KiwiRail result reflects challenging environment

28 February 2022

KiwiRail’s half-year result reflects a challenging six months operating in an environment shaped by the impacts of COVID-19.

KiwiRail Holdings Limited, which owns and operates New Zealand’s rail network and the Interislander Cook Strait ferries, today announced a Group operating surplus[1] of $64.9m for the six months ended 31 December 2021 (HY22). 

The HY22 result is the first to be reported under KiwiRail’s new funding model.  Under this model the “below rail” or network component of the railway is fully funded through the National Land Transport Fund (NLTF), supported by the Crown and track-user charges from the market.

This means that the Group operating surplus of $64.9m reflects KiwiRail’s “above rail” commercial operations. 

HY22 operating revenue for the above rail business was $317.4m. Revenue excluding fuel and track user charge recoveries was $301.8m, which was $4m better than comparable revenue for HY21.

However, increased bulk revenue and import-export (IMEX) revenue were more than offset by the negative impact of Covid on international and domestic tourism, affecting scenic services and ferry passenger numbers. Reduced commercial vehicle and passenger capacity on the Interisland ferry fleet, inflationary pressure, insurance costs and Covid-related expenses also affected the result.

Below rail operating expenses (funded primarily through the NLTF and recoveries from Auckland and Wellington metros) for HY22 were $91.3m.  This comprises the costs of maintaining, operating and managing the 3,700km rail network, including the Auckland and Wellington metro areas.

KiwiRail Acting Group Chief Executive David Gordon says HY22 was a testing half-year for the business, and the result reflects that.

 "We realised the benefits of changes to our train schedules allowing us to carry more freight to and from Port of Tauranga. This benefited the country by easing congestion in the supply chain and also boosted our rail freight revenue for the half-year.

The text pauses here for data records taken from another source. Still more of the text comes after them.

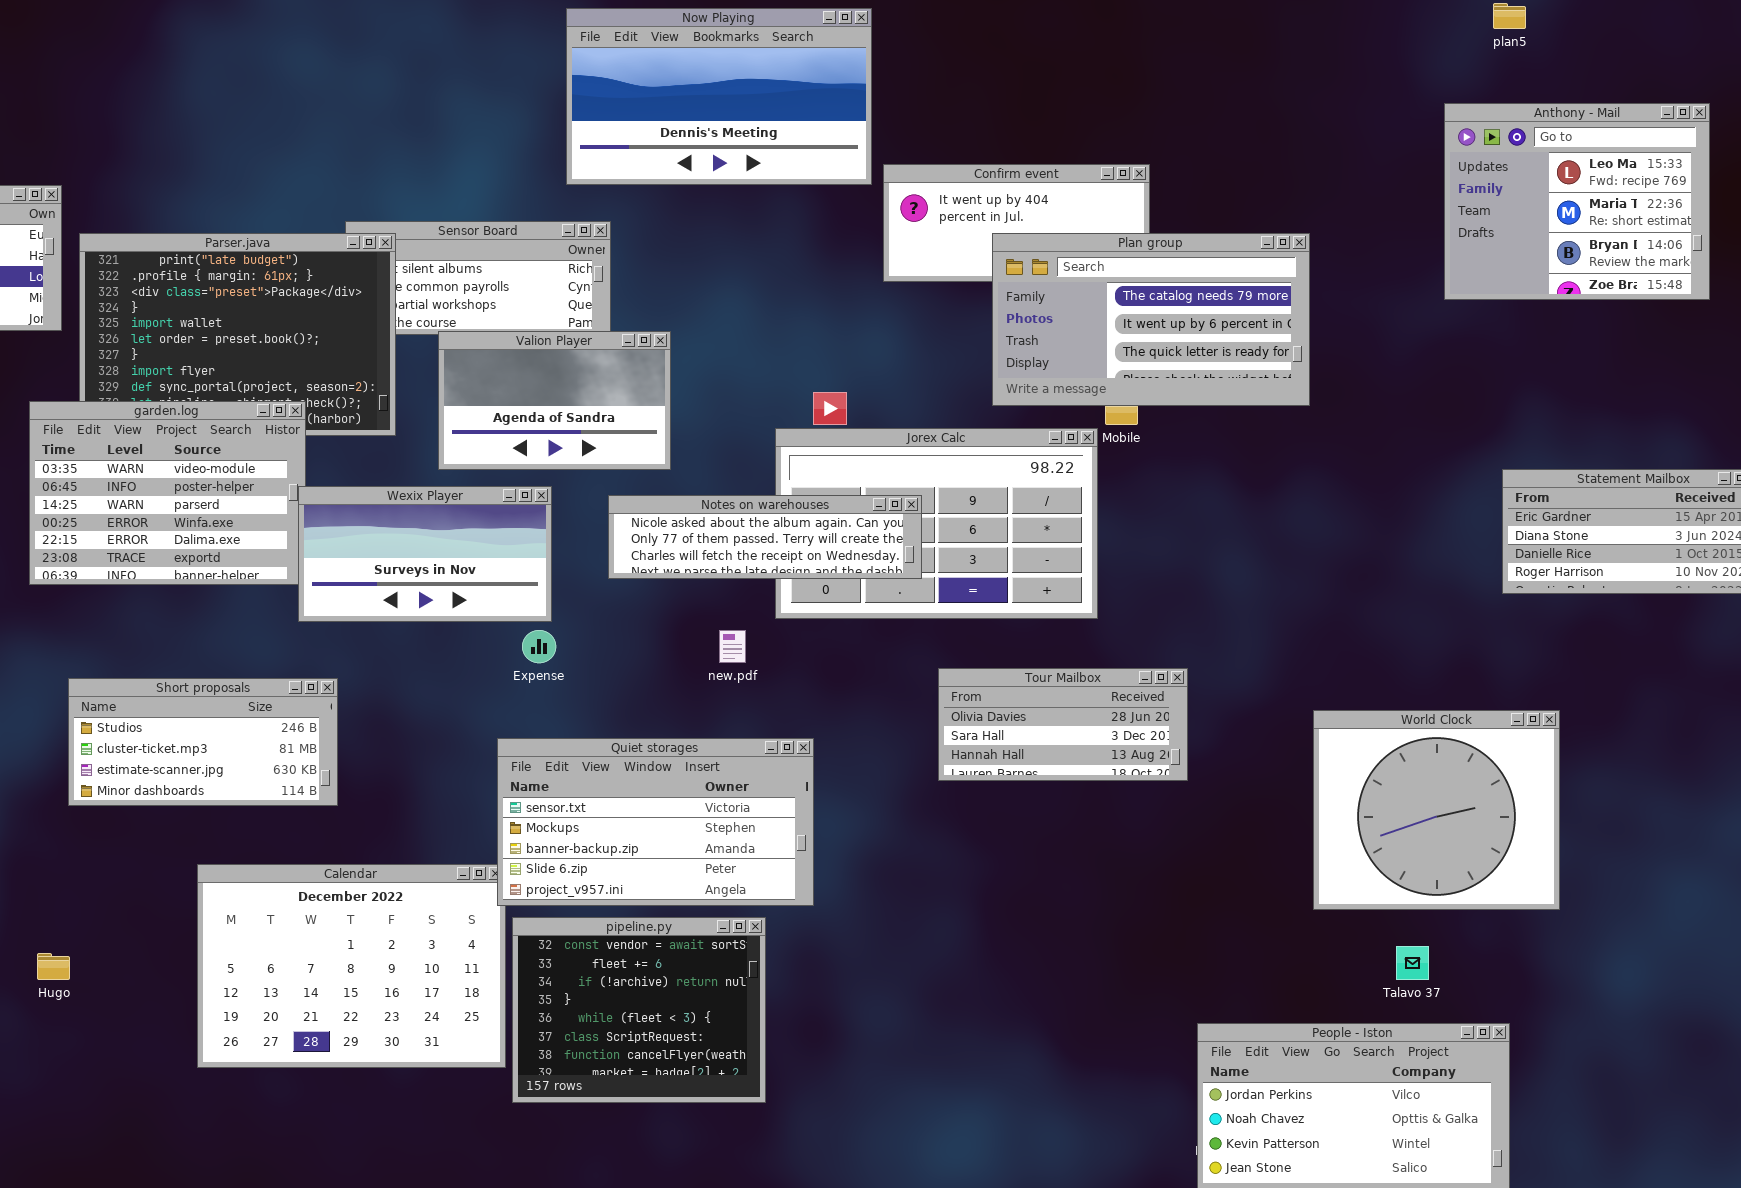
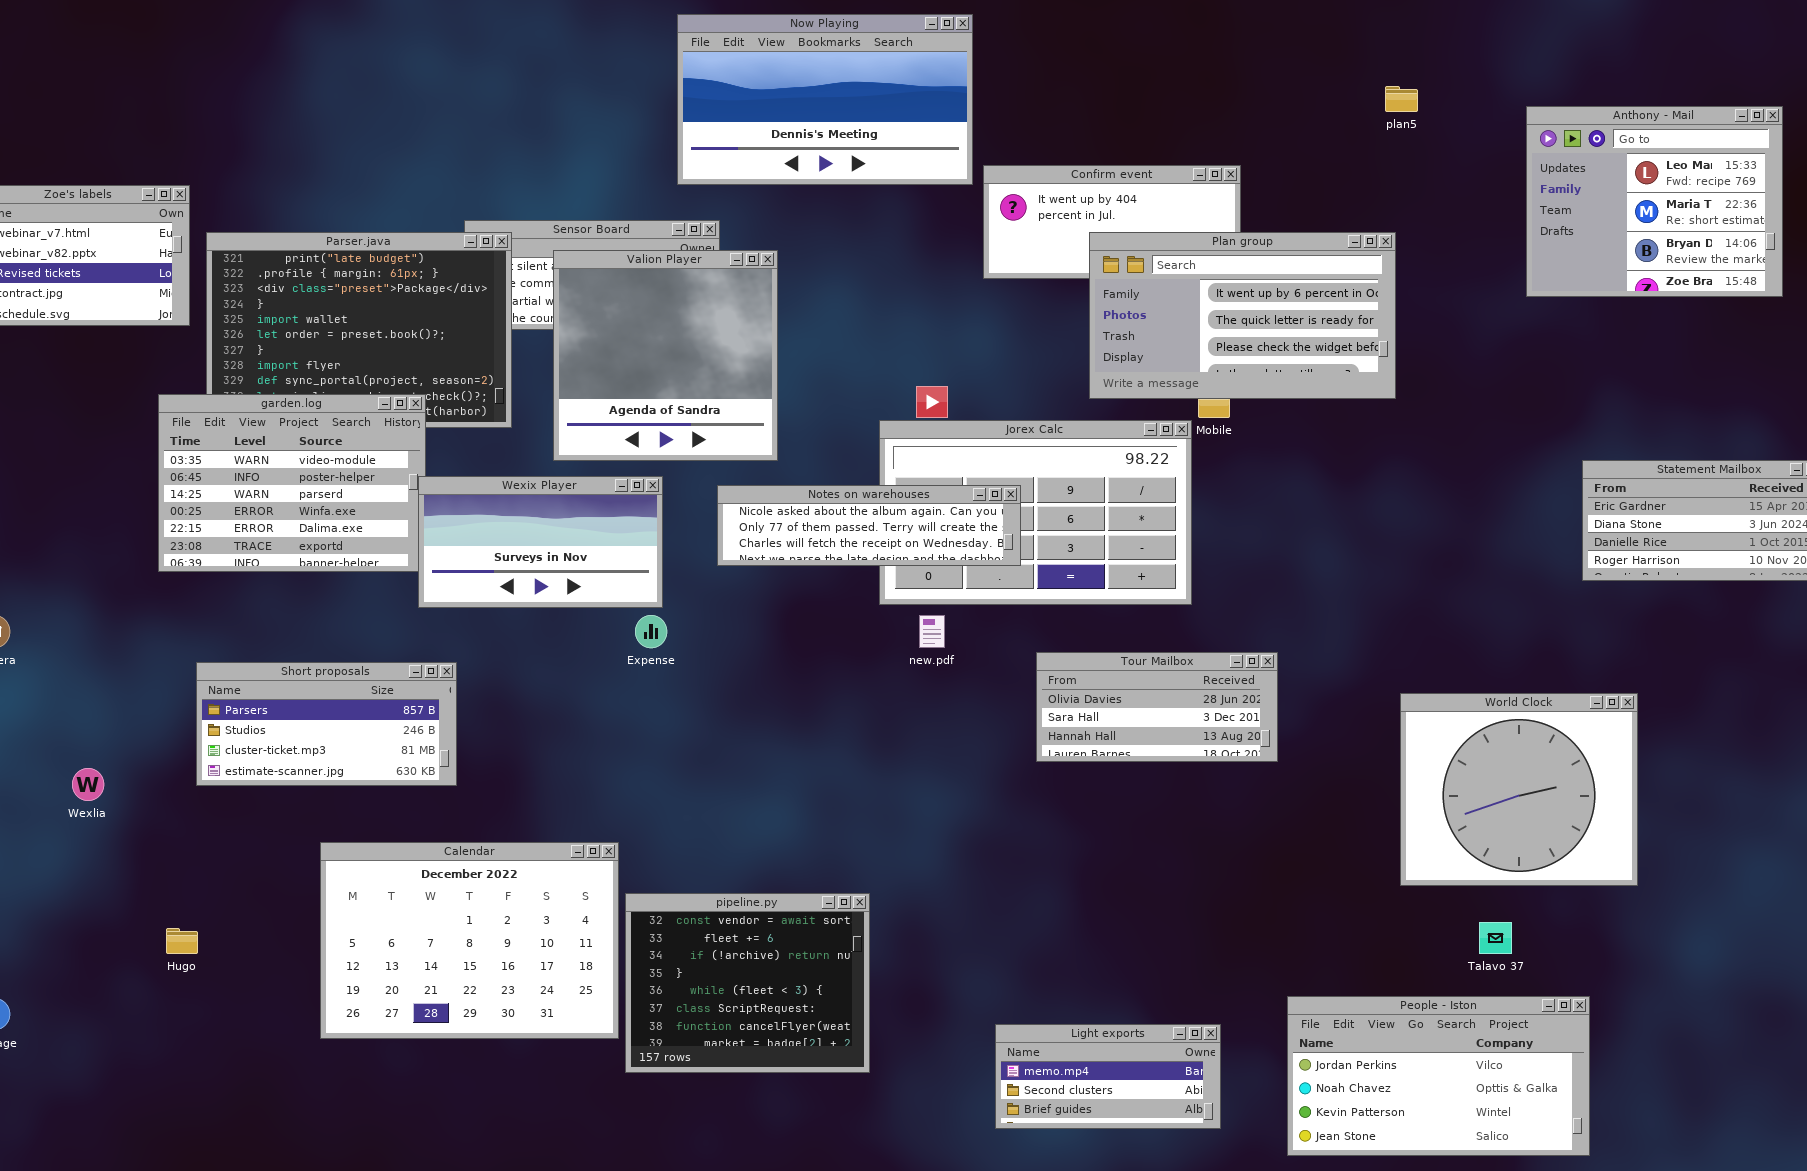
plan5: [1493,3,1526,29] -> [1385,86,1418,112], moved
Plan group: [992,233,1310,406] -> [1089,232,1396,399], scrolled down 1 row
Valion Player: [438,331,671,470] -> [553,250,778,461], resized
new.pdf: [719,630,746,663] -> [919,615,945,648], moved
Short proposals: [68,678,338,806] -> [196,662,457,786], scrolled up 1 row
Quiet storages: [497,738,814,906] -> none, closed
Light exports: none -> [995,1024,1221,1129], opened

 “We also had good revenue growth in bulk freight.

 “However, the result also reflects the ongoing impact of Covid on our costs and tourism business on the trains and ferries, and the ageing ferry fleet experiencing a period of poor reliability.  Both of these factors look likely to impact the full year results too.  

 “Ferry freight volumes were down significantly as the result of mechanical failures affecting the ships. Kaiarahi required major repairs to its gearbox after its sudden failure in August and she is not expected to be back in service for several more months. Aratere also needed work at critical times.

 “We moved as quickly as possible to lease an additional freight ferry, Valentine, to provide capacity and resilience on Cook Strait but she only started sailing regularly in January”

 Mr Gordon says the disruptions underline the importance of KiwiRail’s contract for two new rail enabled ferries with the Korean shipbuilder Hyundai Mipo signed on 30 June 2021.

 Overall resilience in the business will also be improved by the signing in October of a contract for the delivery of 57 new, state-of-the-art, locomotives. The locomotives, which will be built in Spain, will begin arriving and entering service in the South Island from early 2024.

 Mr Gordon says KiwiRail is continuing to achieve in challenging times.

 “We successfully carried out our biggest ever work programme on the Auckland commuter network over the holiday break, and at the same time delivered further programmes in the Wellington commuter network, Northland and Bay of Plenty. 

 “We are making good progress on delivering on the Government’s investment in rail infrastructure maintenance and upgrades.

 “Our multi-year programme to restore a resilient and reliable railway is well underway. It lays the groundwork for KiwiRail to play a growing and vital part in New Zealand’s transport infrastructure, helping to lower transport emissions and ease domestic supply chain constraints.

 “We still have a substantial amount of work to complete, but I am proud of what our team has achieved so far.”


[1] Operating surplus represents earnings before depreciation & amortisation, interest, impairment, capital grants and fair value changes.